[Revision tracking records]

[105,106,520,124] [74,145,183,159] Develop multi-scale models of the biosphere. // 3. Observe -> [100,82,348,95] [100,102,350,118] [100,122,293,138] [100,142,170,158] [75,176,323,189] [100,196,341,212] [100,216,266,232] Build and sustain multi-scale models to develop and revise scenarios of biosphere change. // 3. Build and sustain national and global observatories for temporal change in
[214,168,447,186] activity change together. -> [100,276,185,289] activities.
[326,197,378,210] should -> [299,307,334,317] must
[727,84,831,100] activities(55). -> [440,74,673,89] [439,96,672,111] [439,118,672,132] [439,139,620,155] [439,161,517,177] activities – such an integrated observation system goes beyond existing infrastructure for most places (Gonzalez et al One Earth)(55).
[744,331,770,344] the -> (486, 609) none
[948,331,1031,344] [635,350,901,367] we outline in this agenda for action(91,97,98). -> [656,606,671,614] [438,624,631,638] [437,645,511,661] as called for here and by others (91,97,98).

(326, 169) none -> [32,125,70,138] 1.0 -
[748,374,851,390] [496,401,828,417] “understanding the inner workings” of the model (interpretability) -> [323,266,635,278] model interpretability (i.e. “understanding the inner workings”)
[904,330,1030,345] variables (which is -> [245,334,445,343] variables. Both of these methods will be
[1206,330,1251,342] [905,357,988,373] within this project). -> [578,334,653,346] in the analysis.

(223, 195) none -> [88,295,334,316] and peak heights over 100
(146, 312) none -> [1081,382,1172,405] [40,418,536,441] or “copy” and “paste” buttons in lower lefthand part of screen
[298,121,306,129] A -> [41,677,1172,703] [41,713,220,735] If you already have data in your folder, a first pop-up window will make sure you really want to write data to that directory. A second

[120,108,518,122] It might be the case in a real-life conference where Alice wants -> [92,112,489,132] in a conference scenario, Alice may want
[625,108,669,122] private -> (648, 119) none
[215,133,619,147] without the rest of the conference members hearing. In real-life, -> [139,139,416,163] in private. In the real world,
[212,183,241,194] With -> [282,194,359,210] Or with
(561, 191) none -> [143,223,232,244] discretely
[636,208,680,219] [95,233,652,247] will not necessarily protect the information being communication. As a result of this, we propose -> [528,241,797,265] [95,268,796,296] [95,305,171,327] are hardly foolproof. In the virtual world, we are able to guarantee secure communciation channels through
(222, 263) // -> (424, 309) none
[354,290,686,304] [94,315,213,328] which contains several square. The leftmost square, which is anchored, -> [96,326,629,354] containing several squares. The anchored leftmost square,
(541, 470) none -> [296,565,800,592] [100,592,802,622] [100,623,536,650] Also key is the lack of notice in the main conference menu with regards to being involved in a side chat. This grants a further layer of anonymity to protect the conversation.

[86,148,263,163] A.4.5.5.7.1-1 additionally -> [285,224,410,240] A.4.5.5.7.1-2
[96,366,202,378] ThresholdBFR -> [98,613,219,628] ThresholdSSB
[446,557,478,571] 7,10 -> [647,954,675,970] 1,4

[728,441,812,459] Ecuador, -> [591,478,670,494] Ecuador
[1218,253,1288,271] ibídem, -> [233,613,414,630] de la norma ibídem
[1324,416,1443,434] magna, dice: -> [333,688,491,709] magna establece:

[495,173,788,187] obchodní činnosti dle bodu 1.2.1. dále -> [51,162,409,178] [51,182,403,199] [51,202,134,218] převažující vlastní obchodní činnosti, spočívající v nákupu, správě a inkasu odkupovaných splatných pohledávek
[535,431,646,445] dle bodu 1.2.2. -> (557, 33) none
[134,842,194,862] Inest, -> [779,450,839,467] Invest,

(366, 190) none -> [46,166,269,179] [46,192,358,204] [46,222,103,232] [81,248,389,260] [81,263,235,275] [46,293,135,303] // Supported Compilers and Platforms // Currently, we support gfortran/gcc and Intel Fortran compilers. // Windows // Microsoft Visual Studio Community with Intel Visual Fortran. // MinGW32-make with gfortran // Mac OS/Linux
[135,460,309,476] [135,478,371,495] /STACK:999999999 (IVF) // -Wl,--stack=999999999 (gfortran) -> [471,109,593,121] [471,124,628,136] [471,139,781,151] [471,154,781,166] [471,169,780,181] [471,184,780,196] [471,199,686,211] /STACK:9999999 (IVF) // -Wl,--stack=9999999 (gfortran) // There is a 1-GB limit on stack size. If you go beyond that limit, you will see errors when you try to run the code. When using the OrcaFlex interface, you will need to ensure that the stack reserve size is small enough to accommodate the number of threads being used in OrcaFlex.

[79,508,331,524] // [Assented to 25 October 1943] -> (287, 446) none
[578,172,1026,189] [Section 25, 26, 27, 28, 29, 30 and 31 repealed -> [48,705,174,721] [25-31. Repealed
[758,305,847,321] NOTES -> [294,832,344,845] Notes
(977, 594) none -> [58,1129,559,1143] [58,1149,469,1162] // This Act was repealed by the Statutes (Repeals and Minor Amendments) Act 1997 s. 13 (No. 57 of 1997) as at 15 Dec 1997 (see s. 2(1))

Instructions for the task:
Only one stretch of the records above is wanted: the lines between the one holding "[1206,330,1251,342] [905,357,988,373] within" and the one holding "(146, 312) none", inclusive, reproduced exactly.

Exercise result:
[1206,330,1251,342] [905,357,988,373] within this project). -> [578,334,653,346] in the analysis.

(223, 195) none -> [88,295,334,316] and peak heights over 100
(146, 312) none -> [1081,382,1172,405] [40,418,536,441] or “copy” and “paste” buttons in lower lefthand part of screen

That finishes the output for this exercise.